Arc expression was measured following a violation of the organism's expectation of reward quantity to determine whether these emotional reactions are reflected by asymmetric patterns of Arc expression in the left or right basolateral amygdala. As illustrated in Figure 7A, Arc expression in area of interest was elevated in the right but not left basolateral amygdala following a downshift in reward quantity (i.e., from 10-1 food pellets) and elevated in the left but not right following an upshift (i.e., from 1-10 food pellets) in reward quantity [F_{(3, 21)} = 3.9, p < 0.01]. Factorial analysis revealed that Arc expression measured in the right or the left basolateral amygdala in nonshift groups was not significantly different (1-1: right vs. left, p = ns; 10-10: right vs. left, p = ns). As shown in Figure 7B, animals that expected 10 sucrose pellets and were downshifted to receive only 1 pellet exhibited a greater level of Arc expression in the right but not left basolateral amygdala (right vs. left, p < 0.01). Conversely, subjects that experienced an upshift from 1 to 10 sucrose pellets there was greater Arc expression in the left but nor right basolateral amygdala (right vs. left, p < 0.01).

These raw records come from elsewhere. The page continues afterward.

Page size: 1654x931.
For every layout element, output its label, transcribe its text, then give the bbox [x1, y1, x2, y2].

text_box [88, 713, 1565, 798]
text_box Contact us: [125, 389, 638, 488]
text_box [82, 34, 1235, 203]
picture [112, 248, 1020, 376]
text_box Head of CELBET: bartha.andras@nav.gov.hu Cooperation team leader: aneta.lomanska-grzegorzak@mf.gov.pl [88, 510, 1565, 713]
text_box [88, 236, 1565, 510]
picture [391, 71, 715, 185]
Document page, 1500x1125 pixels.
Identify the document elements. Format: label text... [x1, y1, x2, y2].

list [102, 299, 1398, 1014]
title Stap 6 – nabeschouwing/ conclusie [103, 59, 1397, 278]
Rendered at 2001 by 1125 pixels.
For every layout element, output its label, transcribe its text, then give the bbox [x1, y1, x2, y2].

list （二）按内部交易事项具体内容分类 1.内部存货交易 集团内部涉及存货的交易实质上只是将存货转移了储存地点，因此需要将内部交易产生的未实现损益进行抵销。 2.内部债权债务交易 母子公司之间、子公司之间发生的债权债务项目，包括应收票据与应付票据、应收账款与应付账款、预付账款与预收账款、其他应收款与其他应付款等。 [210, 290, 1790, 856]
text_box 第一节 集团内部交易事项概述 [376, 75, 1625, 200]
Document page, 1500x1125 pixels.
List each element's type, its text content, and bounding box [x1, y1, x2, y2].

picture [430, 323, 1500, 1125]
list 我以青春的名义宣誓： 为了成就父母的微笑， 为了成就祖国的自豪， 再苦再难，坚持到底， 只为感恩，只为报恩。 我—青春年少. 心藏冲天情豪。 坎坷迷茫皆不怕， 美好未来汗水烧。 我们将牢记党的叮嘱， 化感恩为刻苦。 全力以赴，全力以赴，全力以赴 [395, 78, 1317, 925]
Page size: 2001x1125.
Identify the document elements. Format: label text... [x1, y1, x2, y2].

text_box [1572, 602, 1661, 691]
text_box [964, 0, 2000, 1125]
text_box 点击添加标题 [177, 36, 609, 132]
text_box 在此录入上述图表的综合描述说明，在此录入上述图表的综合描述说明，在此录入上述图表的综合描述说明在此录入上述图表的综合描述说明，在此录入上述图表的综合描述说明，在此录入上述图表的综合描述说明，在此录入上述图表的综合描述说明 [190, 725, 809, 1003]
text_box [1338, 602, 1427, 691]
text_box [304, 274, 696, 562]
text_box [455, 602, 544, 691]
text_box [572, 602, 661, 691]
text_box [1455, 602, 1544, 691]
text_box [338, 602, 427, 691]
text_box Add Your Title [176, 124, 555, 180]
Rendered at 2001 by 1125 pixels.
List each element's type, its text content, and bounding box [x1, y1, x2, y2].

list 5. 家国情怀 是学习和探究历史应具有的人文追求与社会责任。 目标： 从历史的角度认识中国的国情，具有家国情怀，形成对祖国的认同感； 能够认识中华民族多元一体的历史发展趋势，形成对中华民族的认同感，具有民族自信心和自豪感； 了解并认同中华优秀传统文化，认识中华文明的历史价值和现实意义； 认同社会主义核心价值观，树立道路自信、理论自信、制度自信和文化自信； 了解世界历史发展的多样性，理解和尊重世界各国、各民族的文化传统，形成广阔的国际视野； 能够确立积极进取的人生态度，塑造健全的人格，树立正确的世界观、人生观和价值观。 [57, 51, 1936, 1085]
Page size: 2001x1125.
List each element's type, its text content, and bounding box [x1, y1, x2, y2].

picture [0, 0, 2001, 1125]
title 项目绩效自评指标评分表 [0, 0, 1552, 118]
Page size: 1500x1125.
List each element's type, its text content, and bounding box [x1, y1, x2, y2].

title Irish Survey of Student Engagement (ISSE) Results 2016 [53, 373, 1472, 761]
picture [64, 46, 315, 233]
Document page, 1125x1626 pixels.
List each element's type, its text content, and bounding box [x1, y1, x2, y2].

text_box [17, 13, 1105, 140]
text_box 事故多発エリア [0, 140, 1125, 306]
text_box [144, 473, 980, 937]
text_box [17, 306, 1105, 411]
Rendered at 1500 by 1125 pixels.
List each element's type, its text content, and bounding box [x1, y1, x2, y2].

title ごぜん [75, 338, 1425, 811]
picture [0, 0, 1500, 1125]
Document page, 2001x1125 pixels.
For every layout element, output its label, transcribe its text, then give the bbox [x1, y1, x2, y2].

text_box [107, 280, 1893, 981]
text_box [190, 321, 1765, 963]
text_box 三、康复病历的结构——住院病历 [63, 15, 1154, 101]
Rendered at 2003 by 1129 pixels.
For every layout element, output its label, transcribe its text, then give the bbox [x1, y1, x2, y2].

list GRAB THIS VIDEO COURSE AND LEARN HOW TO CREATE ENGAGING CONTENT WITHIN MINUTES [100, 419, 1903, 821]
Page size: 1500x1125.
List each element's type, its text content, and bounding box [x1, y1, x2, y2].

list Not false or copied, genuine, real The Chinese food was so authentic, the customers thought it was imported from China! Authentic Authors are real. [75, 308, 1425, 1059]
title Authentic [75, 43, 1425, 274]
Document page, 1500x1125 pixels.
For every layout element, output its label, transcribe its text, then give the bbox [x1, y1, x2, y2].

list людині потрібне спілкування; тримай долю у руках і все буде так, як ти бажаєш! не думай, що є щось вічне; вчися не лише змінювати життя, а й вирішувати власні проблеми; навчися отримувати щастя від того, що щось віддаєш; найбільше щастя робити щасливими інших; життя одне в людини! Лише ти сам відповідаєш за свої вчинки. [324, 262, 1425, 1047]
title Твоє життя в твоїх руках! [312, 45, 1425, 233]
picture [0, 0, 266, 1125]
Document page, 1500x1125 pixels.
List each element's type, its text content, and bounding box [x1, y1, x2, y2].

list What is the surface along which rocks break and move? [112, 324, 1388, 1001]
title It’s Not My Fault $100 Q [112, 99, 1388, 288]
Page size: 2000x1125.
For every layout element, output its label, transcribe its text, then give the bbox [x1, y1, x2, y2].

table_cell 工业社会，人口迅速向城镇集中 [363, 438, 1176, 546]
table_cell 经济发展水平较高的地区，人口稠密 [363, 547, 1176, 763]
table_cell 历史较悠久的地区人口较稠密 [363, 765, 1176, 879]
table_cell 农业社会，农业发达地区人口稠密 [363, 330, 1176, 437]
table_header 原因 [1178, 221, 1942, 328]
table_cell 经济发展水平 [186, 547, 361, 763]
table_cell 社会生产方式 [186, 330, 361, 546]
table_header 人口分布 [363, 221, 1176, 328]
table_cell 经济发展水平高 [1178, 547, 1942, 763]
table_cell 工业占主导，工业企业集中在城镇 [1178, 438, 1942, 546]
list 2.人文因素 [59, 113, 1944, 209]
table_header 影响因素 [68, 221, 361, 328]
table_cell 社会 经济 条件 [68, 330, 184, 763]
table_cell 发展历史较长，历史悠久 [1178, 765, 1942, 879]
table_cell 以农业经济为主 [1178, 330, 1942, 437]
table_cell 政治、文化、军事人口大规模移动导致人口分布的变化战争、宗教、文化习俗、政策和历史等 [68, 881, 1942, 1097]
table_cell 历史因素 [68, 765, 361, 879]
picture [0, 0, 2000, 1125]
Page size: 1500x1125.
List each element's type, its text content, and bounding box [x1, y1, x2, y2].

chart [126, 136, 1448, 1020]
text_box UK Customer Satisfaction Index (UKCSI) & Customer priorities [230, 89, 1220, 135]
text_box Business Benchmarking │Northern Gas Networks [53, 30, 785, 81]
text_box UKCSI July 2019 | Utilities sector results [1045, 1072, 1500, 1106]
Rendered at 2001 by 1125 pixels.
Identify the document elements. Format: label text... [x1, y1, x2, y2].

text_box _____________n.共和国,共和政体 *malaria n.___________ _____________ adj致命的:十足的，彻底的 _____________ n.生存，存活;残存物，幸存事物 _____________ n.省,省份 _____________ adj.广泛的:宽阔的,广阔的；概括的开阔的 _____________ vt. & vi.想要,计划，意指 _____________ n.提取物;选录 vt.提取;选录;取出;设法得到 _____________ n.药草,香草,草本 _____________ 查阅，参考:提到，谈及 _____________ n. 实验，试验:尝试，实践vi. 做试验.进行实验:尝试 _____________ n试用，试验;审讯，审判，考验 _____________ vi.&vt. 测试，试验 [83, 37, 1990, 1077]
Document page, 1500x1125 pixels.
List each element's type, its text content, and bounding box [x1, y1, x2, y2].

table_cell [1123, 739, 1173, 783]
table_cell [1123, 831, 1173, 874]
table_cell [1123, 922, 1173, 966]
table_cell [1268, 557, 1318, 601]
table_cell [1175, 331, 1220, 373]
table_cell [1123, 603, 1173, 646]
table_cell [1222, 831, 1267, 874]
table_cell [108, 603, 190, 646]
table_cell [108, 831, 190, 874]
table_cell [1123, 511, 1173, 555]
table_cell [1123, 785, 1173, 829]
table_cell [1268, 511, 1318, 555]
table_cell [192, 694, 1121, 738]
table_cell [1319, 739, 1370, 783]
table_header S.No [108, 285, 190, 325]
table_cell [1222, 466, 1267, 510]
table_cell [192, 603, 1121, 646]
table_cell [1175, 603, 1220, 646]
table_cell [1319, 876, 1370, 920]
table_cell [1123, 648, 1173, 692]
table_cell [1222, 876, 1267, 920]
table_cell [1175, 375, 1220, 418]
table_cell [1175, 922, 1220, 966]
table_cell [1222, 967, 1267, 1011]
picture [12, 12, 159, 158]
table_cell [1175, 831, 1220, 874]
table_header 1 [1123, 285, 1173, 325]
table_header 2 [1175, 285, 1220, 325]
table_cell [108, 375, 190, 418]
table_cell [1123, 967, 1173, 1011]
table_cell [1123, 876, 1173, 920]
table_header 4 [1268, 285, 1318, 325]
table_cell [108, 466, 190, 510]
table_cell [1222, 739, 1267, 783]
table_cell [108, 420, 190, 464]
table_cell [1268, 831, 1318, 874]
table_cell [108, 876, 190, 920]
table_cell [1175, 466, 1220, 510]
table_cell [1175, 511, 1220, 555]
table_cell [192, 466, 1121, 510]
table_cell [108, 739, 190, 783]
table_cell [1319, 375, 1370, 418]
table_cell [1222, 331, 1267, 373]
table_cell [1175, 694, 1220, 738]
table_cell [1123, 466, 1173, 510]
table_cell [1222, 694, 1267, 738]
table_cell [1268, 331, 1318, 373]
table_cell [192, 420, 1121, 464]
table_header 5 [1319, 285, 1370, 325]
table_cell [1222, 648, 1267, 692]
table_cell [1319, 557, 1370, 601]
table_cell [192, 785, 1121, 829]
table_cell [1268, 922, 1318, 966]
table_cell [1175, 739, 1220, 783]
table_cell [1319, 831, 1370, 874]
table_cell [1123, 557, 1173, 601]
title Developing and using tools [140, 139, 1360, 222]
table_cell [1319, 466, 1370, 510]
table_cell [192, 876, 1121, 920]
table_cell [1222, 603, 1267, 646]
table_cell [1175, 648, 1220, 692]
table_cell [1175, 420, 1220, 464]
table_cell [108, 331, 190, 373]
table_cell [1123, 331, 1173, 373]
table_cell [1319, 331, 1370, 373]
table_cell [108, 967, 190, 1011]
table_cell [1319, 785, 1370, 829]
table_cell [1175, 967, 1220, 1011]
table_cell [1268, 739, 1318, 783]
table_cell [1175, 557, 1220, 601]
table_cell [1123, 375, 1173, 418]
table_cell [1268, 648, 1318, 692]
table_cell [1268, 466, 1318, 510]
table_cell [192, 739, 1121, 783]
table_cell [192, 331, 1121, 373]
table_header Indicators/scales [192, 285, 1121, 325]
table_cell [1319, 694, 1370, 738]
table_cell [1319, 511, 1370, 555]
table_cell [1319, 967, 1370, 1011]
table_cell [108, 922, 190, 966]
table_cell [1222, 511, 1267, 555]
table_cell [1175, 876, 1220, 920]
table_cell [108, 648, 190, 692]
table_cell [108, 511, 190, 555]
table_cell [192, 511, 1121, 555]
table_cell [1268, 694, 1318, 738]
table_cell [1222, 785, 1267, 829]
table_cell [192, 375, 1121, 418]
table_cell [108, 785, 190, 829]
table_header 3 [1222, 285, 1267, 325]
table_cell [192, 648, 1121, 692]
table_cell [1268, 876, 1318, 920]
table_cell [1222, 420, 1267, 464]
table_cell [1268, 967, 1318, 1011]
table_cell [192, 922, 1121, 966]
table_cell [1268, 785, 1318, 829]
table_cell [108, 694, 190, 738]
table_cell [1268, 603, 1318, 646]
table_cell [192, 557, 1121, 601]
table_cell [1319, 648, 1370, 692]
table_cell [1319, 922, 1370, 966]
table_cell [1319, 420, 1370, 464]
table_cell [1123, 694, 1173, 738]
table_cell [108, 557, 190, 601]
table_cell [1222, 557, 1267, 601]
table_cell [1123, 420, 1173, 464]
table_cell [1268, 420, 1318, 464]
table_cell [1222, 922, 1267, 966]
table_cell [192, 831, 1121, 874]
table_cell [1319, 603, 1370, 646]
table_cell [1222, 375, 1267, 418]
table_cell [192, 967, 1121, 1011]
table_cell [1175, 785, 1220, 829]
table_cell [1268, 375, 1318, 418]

To validate these findings, Arc expression was quantified as the percentage of cells located in the area of interest expressing Arc (Figure 7C). The valence of a learning task selectively increased the percentage of cells expressing Arc in one amygdala vs. the contralateral side (F_{(3, 21)} = 5.2, p < 0.01). Factorial analysis revealed that the percent Arc expression measured in the right or the left basolateral amygdala in nonshift groups was not significantly different (1-1: right vs. left, p = ns; 10-10: right vs. left, p = ns). Consistent with the findings described above, the downshift in reward quantity produced a greater percent change in Arc expression in the right but not left basolateral amygdala (right vs. left, p < 0.05) whereas the positively valenced upshift led to greater levels of Arc expression in the left but not right basolateral amygdala (right vs. left, p < 0.01).